Start of SELECTED PASSAGE
The DP World Tour is calling on fans to help play their part in tackling the climate crisis by launching a new tool that allows spectators to calculate and offset their greenhouse gas (GHG) emissions when travelling to and from tournaments.
The easy-to-use tool is being customised and deployed in collaboration with AQ Green TeC, a Hamburg based carbon management solutions provider. Ticket Holders at 12 tournaments in 2024 will automatically receive an email link to a new portal, where they can input their event travel-related information, including flights, accommodation and ground transportation and then purchase verified carbon credits to offset their calculated GHG emissions. Carbon credits in the tool are all from Gold Standard accredited projects that support a range of United Nations Sustainable Development Goals. The tool will also be promoted at tournaments via QR codes across the site and on DP World Tour digital platforms.
Helping spectators mitigate their GHG emissions when travelling to tournaments is an important part of the Tour’s wider Green Drive programme, which is committed to achieving a 50% reduction in emissions by 2030 and net zero carbon by 2040. The Tour has just released its first summary Impact Report, following a comprehensive audit of 10 events and its operations and venues in 2023, completed in collaboration with the GEO Sustainable Golf Foundation. The report highlights that spectator travel accounts for an average of 45% of greenhouse gas emissions per tournament - the largest single emissions source.
To help drive engagement with the new tool, the DP World Tour will be running a series of competitions for fans who choose to offset their travel, with once in a lifetime prizes on offer.
A range of initiatives are already in place and being expanded to encourage lower carbon transport options at many events including free shuttle services from local train stations such as the BMW PGA Championship and Genesis Scottish Open, free bike parking at all events, encouraging carpooling, and priority parking for spectators using electric vehicles. Measurements are also being undertaken to quantify the impact on carbon emissions of the new structure of the 2024 DP World Tour season, which has seen events clustered together into regional “Swings”.
End of SELECTED PASSAGE
Start of SOURCE INFORMATION
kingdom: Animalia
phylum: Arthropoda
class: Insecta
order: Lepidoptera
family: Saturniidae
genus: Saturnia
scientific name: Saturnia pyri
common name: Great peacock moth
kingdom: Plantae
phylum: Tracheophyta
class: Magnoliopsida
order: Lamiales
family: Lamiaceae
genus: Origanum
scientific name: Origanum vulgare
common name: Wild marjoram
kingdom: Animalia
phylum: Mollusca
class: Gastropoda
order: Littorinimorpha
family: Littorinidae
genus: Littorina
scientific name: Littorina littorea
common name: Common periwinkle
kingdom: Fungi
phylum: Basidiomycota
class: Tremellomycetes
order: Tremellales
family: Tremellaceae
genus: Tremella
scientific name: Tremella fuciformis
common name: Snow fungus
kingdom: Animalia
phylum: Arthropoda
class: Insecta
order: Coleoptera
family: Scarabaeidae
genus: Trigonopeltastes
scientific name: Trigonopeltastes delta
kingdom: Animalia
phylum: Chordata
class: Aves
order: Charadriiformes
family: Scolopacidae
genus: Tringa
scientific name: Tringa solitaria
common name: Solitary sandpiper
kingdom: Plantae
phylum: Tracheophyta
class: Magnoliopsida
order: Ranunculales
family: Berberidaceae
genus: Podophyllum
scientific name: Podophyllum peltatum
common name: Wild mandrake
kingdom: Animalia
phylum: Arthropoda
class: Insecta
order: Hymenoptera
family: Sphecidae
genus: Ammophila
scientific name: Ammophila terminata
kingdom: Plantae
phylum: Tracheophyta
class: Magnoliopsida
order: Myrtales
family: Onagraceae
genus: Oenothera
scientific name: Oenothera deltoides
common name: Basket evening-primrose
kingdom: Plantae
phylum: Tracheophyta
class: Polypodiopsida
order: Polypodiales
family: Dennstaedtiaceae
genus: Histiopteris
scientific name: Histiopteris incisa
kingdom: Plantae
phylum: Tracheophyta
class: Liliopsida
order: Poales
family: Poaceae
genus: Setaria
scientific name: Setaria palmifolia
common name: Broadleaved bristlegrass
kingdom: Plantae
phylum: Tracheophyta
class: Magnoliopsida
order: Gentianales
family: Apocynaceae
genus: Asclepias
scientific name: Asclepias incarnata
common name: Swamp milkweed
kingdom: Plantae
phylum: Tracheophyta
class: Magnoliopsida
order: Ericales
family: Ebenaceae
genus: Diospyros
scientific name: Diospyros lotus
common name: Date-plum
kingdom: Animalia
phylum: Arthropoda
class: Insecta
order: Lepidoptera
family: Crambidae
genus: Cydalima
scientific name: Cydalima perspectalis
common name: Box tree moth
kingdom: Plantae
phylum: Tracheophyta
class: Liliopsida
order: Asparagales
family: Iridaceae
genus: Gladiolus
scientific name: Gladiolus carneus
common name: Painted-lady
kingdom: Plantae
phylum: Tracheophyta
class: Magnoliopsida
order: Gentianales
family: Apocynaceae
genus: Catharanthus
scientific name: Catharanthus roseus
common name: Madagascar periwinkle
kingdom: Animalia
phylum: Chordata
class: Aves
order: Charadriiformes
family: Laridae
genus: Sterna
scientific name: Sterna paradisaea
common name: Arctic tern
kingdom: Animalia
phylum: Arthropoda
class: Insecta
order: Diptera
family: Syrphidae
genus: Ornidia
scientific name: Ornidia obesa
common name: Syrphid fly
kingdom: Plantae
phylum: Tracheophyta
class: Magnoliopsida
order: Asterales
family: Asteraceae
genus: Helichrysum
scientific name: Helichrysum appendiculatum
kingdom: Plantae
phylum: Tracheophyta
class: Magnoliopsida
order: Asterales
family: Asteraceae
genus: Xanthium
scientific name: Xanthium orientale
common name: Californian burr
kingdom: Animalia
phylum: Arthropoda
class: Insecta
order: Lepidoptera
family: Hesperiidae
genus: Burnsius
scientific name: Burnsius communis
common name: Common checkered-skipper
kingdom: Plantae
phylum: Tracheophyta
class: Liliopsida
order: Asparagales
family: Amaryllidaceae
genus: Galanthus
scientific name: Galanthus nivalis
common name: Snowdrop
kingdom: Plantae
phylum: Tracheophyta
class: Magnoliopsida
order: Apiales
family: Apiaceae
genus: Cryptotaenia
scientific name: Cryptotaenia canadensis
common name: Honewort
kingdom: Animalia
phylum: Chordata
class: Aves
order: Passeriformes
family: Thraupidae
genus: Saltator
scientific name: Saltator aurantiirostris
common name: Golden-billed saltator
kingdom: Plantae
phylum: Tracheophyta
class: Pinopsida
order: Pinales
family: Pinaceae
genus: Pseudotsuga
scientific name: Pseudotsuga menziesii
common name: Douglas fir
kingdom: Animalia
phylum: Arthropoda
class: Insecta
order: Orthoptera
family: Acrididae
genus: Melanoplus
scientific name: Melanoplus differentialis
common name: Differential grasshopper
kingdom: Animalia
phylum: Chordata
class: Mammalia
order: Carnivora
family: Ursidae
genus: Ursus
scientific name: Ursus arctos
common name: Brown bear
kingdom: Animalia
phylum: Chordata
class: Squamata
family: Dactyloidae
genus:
End of SOURCE INFORMATION
> _TASK REQUIREMENTS_:
A. From the passage about the DP World Tour's travel-offset tool, list the initiatives it names for encouraging lower carbon transport at events.
B. Translate this sentence from the passage about the DP World Tour's travel-offset tool into Spanish: "Carbon credits in the tool are all from Gold Standard accredited projects that support a range of United Nations Sustainable Development Goals."
C. Answer these questions using the passage about the DP World Tour's travel-offset tool:
(i) With which company is the tool being customized and deployed?
(ii) On average, what percentage of greenhouse gas emissions per tournament comes from spectator travel?
(iii) By what year is the Green Drive programme committed to achieving net zero carbon?

> _ANSWERS TO THE PROBLEMS_:
A.
- Free shuttle services from local train stations
- Free bike parking at all events
- Encouraging carpooling
- Priority parking for spectators using electric vehicles

B. Todos los créditos de carbono de la herramienta proceden de proyectos acreditados por Gold Standard que apoyan diversos Objetivos de Desarrollo Sostenible de las Naciones Unidas.

C.
(i) AQ Green TeC, a Hamburg-based carbon management solutions provider
(ii) 45%
(iii) 2040